Could you write out the opening lines of the data, word for word, stopping after the line that contains "Op voorraad"?

Saved entries:
□ □ □ □ □ □ □

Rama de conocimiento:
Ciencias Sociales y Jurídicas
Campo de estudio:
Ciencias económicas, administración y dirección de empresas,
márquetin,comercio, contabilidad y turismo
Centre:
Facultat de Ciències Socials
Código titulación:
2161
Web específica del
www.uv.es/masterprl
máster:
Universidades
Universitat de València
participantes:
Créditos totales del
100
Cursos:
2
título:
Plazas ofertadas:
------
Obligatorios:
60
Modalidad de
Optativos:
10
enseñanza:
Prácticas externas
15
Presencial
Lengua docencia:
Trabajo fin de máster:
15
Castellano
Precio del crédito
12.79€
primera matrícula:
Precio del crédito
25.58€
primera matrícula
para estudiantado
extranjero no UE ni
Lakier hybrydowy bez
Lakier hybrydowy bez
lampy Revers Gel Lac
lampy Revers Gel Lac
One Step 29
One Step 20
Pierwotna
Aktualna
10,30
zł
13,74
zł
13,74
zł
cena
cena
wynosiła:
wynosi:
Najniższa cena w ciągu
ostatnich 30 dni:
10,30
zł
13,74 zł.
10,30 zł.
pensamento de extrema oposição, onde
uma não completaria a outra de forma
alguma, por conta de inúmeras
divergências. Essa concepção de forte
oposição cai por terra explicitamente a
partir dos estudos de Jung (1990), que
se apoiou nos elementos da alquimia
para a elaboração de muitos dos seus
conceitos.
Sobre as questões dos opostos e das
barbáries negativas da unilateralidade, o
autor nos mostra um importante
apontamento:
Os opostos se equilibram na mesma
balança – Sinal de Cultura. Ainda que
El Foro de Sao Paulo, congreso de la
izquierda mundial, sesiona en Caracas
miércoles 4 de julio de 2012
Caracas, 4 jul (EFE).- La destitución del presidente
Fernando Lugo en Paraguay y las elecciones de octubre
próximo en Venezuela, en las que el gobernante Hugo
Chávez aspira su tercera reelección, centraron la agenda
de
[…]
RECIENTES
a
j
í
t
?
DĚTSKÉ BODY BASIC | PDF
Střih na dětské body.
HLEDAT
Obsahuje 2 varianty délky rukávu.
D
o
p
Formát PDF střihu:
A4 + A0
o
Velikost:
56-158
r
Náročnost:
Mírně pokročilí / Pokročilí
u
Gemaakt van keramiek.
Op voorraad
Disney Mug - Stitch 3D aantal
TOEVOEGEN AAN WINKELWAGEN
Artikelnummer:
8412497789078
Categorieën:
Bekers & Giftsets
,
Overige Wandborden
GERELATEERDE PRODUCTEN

□ □ □ □ □ □ □

# ANSWER SPACE:
Rama de conocimiento:
Ciencias Sociales y Jurídicas
Campo de estudio:
Ciencias económicas, administración y dirección de empresas,
márquetin,comercio, contabilidad y turismo
Centre:
Facultat de Ciències Socials
Código titulación:
2161
Web específica del
www.uv.es/masterprl
máster:
Universidades
Universitat de València
participantes:
Créditos totales del
100
Cursos:
2
título:
Plazas ofertadas:
------
Obligatorios:
60
Modalidad de
Optativos:
10
enseñanza:
Prácticas externas
15
Presencial
Lengua docencia:
Trabajo fin de máster:
15
Castellano
Precio del crédito
12.79€
primera matrícula:
Precio del crédito
25.58€
primera matrícula
para estudiantado
extranjero no UE ni
Lakier hybrydowy bez
Lakier hybrydowy bez
lampy Revers Gel Lac
lampy Revers Gel Lac
One Step 29
One Step 20
Pierwotna
Aktualna
10,30
zł
13,74
zł
13,74
zł
cena
cena
wynosiła:
wynosi:
Najniższa cena w ciągu
ostatnich 30 dni:
10,30
zł
13,74 zł.
10,30 zł.
pensamento de extrema oposição, onde
uma não completaria a outra de forma
alguma, por conta de inúmeras
divergências. Essa concepção de forte
oposição cai por terra explicitamente a
partir dos estudos de Jung (1990), que
se apoiou nos elementos da alquimia
para a elaboração de muitos dos seus
conceitos.
Sobre as questões dos opostos e das
barbáries negativas da unilateralidade, o
autor nos mostra um importante
apontamento:
Os opostos se equilibram na mesma
balança – Sinal de Cultura. Ainda que
El Foro de Sao Paulo, congreso de la
izquierda mundial, sesiona en Caracas
miércoles 4 de julio de 2012
Caracas, 4 jul (EFE).- La destitución del presidente
Fernando Lugo en Paraguay y las elecciones de octubre
próximo en Venezuela, en las que el gobernante Hugo
Chávez aspira su tercera reelección, centraron la agenda
de
[…]
RECIENTES
a
j
í
t
?
DĚTSKÉ BODY BASIC | PDF
Střih na dětské body.
HLEDAT
Obsahuje 2 varianty délky rukávu.
D
o
p
Formát PDF střihu:
A4 + A0
o
Velikost:
56-158
r
Náročnost:
Mírně pokročilí / Pokročilí
u
Gemaakt van keramiek.
Op voorraad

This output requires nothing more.